#### Dokumen Sumber:
········
Rubrik

Menyikapi Prank di Momen Peringatan Hari Guru

Refleksi Hari Guru Nasional

Oleh : Rr24

HARI GURU adalah momen istimewa untuk menghormati dan mengapresiasi jasa para pendidik yang telah mendedikasikan waktu, tenaga, dan ilmu untuk membimbing peserta didiknya. Namun, dalam beberapa tahun terakhir, muncul tren prank atau lelucon oleh peserta didik kepada guru di momen ini. Meskipun beberapa prank dilakukan dengan niat baik untuk merayakan Hari Guru secara unik, maraknya aksi semacam ini memunculkan pro dan kontra. Tren prank peserta didik kepada guru di Hari Guru adalah fenomena yang menimbulkan beragam respons dari berbagai pihak. Prank, yang awalnya dimaksudkan sebagai hiburan dan kejutan, dapat dipandang secara berbeda tergantung sudut pandang yang digunakan: Peserta didik, guru, masyarakat umum, dan psikolog pendidikan.

Sudut Pandang Peserta Didik: Kreativitas dan Ekspresi Kekaguman

Bagi peserta didik prank sering kali dianggap sebagai cara kreatif untuk menciptakan momen tak terlupakan bersama guru. Dalam pandangan ini,  adalah ekspresi rasa sayang yang dikemas dengan humor dan spontanitas. Peserta didik cenderung memandang prank sebagai cara mencairkan hubungan yang mungkin kaku, menjadikan interaksi antara peserta didik dan guru lebih hangat dan santai. Namun, banyak peserta didik yang mungkin tidak menyadari bahwa tidak semua guru dapat menerima prank dengan nyaman. Mereka cenderung fokus pada kebersamaan dengan teman-teman saat merencanakan kejutan, tanpa mempertimbangkan dampak emosional yang mungkin dirasakan oleh guru.
········
(Entri data yang tersimpan)
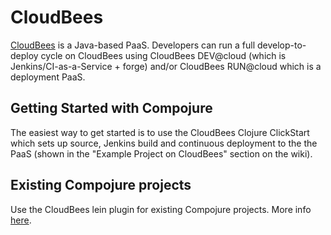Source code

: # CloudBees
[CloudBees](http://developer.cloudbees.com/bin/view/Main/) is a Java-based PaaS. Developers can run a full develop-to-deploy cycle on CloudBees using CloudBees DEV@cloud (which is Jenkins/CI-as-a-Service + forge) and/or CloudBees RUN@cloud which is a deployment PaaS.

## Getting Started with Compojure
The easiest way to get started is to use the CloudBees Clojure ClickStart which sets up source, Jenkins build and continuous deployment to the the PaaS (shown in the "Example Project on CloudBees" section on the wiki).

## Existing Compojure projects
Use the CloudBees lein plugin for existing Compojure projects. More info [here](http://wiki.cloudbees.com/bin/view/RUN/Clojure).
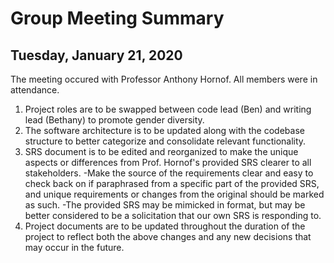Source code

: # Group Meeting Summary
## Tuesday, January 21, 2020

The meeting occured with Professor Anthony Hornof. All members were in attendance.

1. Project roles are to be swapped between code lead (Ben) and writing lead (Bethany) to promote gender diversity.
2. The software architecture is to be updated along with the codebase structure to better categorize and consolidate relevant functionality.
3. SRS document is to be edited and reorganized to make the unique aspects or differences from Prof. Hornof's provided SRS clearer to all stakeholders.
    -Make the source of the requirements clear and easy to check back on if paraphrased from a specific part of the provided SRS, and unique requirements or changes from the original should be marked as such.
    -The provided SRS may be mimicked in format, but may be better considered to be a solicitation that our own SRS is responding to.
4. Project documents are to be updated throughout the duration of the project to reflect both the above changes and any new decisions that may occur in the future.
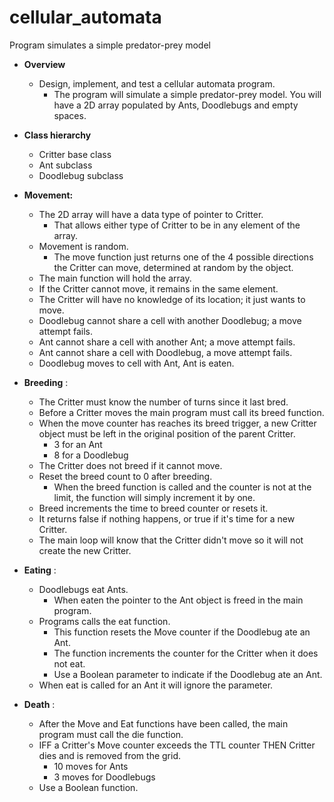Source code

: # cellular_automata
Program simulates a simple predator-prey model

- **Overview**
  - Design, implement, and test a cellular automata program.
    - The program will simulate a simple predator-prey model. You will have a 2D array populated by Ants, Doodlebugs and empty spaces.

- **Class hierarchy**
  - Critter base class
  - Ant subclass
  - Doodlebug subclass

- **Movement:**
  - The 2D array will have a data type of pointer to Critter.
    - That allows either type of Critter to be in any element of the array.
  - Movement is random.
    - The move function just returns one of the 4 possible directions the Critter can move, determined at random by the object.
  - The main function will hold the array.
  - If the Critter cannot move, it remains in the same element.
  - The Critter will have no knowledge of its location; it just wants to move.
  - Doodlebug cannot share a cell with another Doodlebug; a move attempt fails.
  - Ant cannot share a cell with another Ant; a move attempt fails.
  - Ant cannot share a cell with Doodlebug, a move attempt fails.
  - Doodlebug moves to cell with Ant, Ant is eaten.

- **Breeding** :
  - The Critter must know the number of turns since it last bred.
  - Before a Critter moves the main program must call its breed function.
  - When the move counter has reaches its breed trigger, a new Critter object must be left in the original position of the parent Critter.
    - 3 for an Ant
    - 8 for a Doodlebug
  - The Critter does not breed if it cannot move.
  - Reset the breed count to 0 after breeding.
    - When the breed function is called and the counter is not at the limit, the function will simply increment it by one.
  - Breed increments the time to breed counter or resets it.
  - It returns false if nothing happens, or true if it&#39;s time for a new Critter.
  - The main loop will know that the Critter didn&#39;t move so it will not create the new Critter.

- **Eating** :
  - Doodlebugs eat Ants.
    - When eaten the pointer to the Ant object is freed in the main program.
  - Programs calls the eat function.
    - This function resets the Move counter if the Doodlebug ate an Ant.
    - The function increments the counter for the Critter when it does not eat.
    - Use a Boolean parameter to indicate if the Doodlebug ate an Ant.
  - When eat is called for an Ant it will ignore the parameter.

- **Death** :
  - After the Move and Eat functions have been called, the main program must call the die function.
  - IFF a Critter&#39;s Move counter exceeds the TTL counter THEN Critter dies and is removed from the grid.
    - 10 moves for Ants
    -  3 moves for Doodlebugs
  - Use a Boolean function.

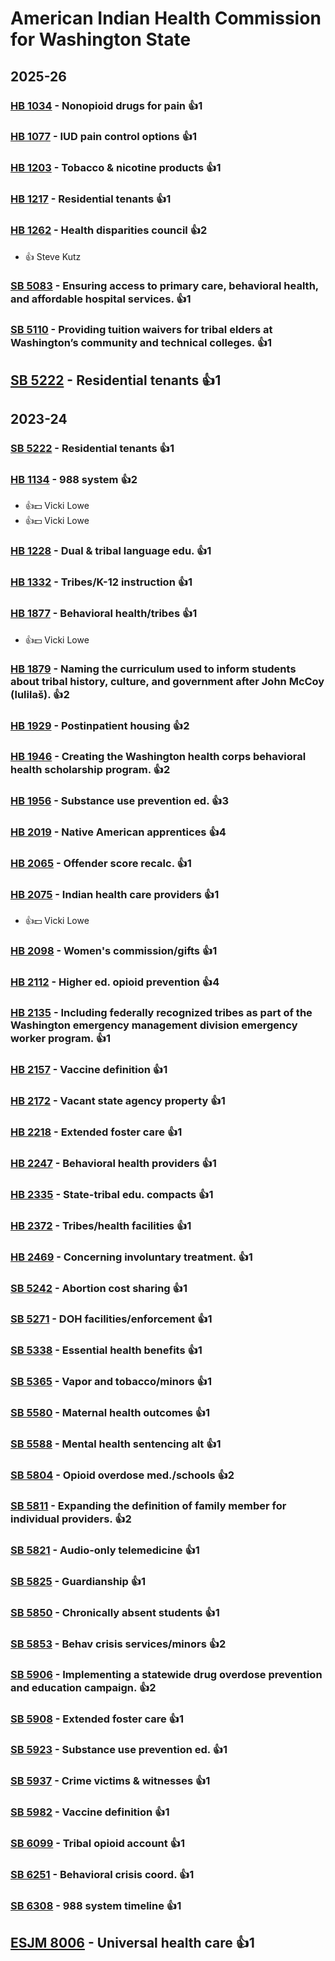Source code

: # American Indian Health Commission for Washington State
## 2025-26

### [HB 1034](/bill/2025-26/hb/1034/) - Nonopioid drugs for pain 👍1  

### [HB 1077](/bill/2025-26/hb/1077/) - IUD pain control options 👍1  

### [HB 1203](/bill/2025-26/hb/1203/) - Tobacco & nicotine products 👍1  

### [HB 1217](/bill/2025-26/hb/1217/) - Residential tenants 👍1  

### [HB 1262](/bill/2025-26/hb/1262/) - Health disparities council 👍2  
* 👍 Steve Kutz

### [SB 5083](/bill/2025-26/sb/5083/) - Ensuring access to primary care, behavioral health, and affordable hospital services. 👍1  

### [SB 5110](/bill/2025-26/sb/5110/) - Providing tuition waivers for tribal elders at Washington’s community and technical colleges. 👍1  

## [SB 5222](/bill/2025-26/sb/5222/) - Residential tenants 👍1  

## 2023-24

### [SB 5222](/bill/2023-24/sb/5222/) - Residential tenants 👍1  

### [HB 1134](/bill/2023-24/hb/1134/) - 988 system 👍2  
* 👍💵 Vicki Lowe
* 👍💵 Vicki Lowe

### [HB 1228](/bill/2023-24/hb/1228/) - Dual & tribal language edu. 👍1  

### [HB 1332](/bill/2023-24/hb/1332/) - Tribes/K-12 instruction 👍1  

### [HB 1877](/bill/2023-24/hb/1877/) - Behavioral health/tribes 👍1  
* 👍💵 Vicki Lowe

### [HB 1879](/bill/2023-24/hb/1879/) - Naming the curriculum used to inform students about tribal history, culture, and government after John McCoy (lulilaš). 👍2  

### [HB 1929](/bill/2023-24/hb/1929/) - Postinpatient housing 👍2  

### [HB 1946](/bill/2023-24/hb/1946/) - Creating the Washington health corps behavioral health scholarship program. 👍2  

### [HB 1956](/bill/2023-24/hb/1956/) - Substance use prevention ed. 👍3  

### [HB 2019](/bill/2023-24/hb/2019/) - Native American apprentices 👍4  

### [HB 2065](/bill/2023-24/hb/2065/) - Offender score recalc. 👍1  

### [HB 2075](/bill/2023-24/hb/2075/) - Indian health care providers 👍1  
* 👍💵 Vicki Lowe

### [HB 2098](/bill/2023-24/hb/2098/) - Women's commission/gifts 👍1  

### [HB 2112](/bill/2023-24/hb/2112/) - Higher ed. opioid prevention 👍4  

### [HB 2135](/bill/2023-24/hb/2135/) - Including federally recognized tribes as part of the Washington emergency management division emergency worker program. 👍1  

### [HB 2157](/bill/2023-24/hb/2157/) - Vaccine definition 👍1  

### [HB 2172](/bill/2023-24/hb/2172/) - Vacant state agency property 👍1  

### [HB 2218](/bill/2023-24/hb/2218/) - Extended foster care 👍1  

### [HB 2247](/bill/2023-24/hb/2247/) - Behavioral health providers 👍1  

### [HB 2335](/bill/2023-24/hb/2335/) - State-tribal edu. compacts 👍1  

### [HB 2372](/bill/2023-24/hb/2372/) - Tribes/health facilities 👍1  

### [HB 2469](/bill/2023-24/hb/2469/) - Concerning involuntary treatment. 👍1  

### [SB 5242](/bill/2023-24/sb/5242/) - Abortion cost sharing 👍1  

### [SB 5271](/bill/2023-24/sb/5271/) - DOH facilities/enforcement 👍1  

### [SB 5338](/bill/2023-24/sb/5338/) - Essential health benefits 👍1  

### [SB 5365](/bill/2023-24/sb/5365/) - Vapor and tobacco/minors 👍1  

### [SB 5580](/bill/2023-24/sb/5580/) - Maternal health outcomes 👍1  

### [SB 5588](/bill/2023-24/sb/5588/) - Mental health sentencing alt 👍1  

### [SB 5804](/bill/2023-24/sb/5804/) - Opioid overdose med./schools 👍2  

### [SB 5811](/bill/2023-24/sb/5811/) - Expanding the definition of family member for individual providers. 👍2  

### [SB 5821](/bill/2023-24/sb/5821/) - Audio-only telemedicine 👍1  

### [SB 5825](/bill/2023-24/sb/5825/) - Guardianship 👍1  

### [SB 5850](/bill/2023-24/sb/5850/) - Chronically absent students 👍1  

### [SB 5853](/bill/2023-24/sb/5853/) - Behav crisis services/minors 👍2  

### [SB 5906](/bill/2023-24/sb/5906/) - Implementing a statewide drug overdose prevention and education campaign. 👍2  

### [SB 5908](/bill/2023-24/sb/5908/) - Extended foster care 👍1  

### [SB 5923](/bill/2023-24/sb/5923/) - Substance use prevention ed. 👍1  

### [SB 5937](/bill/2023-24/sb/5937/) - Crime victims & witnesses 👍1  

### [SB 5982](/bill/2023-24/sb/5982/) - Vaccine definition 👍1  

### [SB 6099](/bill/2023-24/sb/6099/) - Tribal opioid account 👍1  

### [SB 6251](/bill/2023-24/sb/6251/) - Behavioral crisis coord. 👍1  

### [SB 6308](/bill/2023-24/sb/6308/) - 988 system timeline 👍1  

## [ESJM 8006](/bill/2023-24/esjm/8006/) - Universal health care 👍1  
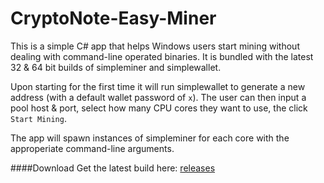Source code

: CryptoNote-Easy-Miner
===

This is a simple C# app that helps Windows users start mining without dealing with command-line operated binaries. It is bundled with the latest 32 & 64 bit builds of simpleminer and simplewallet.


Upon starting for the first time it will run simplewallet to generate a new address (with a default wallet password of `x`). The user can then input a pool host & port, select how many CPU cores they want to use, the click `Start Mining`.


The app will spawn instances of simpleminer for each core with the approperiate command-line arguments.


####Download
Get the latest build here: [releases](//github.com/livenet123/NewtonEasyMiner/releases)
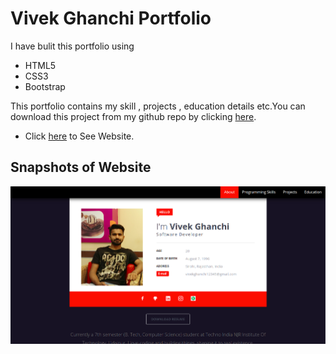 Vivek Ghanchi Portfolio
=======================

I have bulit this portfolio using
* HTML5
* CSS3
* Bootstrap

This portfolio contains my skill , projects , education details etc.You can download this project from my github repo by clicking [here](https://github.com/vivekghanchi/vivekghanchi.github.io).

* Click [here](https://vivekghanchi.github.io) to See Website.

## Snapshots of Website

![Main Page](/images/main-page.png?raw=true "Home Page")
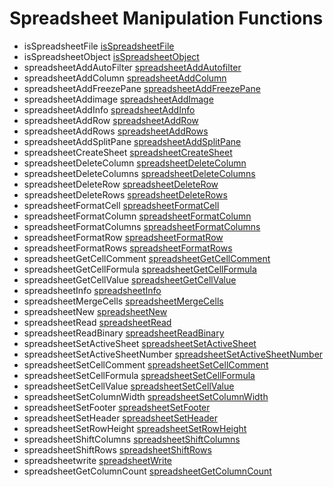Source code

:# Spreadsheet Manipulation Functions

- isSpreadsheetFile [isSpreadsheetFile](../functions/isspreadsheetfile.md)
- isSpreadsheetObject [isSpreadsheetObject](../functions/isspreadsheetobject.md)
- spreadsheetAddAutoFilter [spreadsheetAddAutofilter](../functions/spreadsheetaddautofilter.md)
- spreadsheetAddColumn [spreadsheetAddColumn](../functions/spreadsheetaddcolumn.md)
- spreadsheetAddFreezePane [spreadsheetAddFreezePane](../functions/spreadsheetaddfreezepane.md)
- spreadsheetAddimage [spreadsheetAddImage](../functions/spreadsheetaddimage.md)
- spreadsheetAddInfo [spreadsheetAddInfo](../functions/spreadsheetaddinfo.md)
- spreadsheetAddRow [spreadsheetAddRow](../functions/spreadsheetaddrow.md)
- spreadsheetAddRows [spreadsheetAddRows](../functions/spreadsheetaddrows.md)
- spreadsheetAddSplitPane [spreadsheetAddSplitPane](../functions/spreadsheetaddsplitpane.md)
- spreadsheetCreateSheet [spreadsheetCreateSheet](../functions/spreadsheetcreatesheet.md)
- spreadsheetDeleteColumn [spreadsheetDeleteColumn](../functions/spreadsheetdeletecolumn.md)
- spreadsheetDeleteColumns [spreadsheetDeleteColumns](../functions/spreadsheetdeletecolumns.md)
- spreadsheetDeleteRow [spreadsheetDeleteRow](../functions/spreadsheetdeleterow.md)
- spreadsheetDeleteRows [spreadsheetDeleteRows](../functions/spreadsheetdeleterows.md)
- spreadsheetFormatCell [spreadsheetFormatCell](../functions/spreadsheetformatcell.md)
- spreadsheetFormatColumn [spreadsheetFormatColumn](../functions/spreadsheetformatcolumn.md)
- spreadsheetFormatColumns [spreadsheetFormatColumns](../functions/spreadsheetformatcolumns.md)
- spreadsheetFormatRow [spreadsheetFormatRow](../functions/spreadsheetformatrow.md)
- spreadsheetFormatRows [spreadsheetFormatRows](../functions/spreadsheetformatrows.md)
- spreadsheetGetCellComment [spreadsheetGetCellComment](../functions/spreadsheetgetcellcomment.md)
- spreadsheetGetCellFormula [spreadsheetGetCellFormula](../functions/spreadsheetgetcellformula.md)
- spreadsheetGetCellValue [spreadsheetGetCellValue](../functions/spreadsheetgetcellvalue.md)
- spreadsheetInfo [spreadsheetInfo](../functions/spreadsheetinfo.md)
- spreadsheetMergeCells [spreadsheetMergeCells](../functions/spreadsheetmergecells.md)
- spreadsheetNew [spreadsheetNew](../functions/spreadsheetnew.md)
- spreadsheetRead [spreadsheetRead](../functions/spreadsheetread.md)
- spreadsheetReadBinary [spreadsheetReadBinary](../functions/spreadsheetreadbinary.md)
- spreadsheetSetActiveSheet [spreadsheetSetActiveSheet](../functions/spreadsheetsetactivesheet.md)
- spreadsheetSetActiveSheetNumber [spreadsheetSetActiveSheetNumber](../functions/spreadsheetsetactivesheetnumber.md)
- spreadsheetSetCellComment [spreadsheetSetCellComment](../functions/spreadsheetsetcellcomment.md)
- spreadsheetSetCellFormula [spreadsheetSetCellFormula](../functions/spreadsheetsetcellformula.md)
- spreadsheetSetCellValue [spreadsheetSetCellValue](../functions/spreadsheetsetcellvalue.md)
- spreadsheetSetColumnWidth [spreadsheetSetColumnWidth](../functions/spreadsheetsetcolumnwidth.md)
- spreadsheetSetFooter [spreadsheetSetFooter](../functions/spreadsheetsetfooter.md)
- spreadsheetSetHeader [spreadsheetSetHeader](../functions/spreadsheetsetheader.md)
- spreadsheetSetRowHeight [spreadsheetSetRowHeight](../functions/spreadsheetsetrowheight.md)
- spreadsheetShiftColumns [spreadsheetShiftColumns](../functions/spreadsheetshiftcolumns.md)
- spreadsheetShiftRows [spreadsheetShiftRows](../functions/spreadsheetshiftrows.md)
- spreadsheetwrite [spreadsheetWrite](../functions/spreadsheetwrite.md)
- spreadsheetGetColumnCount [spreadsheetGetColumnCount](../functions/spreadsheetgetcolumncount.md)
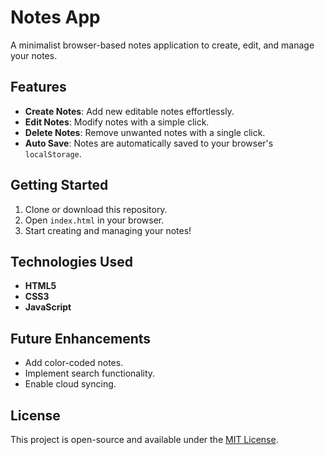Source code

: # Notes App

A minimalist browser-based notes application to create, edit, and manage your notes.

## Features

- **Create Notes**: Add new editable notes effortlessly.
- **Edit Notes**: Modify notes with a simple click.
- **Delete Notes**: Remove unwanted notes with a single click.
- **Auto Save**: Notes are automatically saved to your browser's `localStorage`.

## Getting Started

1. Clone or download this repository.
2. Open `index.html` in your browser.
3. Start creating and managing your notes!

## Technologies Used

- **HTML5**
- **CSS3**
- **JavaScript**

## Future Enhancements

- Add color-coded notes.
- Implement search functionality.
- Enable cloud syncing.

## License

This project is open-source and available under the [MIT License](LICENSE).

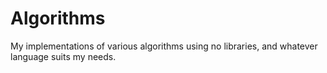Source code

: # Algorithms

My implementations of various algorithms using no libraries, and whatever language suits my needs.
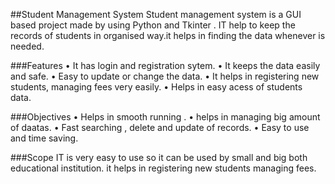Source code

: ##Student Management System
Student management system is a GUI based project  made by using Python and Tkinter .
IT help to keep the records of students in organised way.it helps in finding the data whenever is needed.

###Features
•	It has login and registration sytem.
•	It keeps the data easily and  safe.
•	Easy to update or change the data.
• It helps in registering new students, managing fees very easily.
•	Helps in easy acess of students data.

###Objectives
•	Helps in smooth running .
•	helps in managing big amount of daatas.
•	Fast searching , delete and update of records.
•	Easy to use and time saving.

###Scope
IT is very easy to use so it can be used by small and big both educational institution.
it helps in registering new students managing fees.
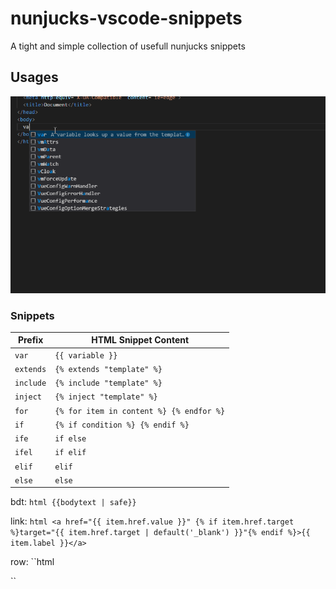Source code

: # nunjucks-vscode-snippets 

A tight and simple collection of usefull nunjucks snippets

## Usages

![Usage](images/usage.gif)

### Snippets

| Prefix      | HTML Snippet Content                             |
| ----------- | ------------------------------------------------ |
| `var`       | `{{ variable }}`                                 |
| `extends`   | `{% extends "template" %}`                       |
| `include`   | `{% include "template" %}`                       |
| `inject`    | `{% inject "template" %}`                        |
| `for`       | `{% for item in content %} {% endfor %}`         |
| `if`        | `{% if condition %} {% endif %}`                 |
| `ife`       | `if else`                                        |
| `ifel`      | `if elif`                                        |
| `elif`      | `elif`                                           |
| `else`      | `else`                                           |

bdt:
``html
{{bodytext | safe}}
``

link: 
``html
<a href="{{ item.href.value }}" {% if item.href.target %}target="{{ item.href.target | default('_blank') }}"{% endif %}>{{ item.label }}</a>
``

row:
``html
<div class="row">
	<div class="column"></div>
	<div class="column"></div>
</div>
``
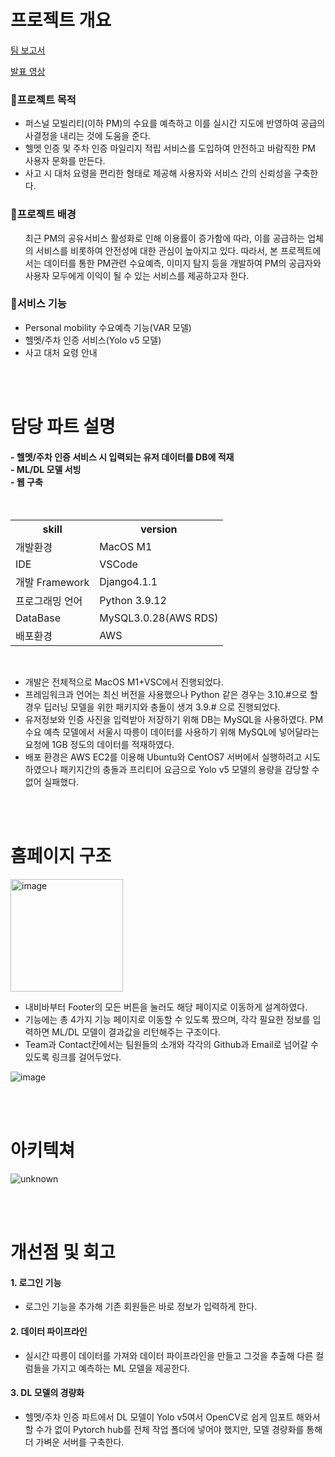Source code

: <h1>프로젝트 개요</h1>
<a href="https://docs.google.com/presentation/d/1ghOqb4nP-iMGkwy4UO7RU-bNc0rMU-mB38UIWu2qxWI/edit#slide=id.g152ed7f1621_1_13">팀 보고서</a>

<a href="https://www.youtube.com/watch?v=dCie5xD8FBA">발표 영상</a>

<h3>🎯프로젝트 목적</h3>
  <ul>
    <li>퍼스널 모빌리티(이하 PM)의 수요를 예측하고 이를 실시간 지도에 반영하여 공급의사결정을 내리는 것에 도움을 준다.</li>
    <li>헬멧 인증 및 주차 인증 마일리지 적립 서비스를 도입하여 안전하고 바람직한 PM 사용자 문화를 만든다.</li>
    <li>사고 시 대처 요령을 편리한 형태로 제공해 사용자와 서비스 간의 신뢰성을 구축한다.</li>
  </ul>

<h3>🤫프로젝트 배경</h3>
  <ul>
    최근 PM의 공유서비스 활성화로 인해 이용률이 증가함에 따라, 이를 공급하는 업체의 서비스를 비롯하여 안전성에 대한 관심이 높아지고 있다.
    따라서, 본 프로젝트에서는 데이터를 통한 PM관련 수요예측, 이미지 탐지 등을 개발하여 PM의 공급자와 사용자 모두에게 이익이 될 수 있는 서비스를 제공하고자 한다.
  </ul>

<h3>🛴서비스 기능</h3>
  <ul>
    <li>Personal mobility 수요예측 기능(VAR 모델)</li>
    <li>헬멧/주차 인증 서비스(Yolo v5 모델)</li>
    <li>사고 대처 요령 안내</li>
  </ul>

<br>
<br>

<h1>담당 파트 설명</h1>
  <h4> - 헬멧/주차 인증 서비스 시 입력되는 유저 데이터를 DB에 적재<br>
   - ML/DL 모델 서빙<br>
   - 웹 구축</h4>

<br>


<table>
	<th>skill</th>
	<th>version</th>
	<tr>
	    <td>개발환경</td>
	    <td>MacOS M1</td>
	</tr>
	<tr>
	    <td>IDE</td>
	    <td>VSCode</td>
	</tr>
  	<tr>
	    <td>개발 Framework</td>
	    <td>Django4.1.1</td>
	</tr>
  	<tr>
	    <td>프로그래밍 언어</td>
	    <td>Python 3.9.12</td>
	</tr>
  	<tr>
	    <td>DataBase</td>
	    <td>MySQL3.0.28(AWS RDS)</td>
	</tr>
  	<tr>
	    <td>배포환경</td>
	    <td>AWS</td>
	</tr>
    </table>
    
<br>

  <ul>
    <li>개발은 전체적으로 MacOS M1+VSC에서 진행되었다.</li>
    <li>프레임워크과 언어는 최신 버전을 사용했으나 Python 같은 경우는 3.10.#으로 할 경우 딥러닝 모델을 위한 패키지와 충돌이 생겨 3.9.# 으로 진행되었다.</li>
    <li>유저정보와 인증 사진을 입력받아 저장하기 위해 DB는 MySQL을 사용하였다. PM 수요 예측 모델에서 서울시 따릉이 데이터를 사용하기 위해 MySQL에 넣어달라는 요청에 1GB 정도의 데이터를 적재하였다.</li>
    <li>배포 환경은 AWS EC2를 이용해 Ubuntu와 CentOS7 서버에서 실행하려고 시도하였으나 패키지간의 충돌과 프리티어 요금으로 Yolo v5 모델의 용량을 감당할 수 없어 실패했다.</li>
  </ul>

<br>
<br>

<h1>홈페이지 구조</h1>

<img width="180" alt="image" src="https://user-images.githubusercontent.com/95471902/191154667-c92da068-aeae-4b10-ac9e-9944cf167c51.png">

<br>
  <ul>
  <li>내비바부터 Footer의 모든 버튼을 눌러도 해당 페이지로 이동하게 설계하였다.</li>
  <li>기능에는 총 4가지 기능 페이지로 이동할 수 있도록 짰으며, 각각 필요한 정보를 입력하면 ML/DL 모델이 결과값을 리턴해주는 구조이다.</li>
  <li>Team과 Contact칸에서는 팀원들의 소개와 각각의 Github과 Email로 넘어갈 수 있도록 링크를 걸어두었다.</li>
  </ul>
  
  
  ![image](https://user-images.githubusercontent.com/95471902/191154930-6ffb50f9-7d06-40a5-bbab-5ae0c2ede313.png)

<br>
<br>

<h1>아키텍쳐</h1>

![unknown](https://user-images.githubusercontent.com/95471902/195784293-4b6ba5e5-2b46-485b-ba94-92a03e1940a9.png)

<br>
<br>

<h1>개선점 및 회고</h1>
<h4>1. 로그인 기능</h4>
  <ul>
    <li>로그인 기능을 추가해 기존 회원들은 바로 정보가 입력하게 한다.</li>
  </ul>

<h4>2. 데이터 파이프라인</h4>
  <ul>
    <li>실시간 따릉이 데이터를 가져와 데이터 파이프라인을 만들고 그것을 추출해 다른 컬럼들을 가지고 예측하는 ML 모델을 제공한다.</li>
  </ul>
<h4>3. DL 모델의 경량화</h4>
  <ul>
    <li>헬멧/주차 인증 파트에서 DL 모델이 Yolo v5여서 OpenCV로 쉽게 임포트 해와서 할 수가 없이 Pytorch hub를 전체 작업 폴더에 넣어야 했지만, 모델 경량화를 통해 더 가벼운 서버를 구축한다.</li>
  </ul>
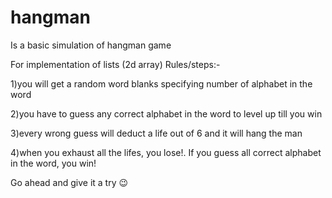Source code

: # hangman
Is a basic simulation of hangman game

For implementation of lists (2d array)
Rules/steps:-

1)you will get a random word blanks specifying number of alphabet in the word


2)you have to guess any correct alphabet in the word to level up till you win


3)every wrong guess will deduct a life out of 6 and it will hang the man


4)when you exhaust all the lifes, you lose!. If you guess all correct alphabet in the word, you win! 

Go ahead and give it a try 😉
········
#### Daftar Tugas:
(1) Tentukan apakah setiap pernyataan berikut sesuai dengan artikel tentang prank di Hari Guru. Jawab ya atau tidak, lalu kutip kata-kata penentunya dari artikel. (a) Tren prank peserta didik kepada guru muncul dalam beberapa tahun terakhir. (b) Menurut artikel, semua prank di Hari Guru dilakukan dengan niat buruk. (c) Peserta didik selalu mempertimbangkan dampak emosional pada guru ketika merencanakan kejutan.
(2) Sebutkan sudut pandang yang digunakan untuk memandang prank menurut artikel tentang prank di Hari Guru.

#### Kunci Jawaban:
(1)
(a) Ya: "dalam beberapa tahun terakhir, muncul tren prank atau lelucon oleh peserta didik kepada guru di momen ini"
(b) Tidak: "beberapa prank dilakukan dengan niat baik untuk merayakan Hari Guru secara unik"
(c) Tidak: "tanpa mempertimbangkan dampak emosional yang mungkin dirasakan oleh guru"

(2) Peserta didik, guru, masyarakat umum, dan psikolog pendidikan.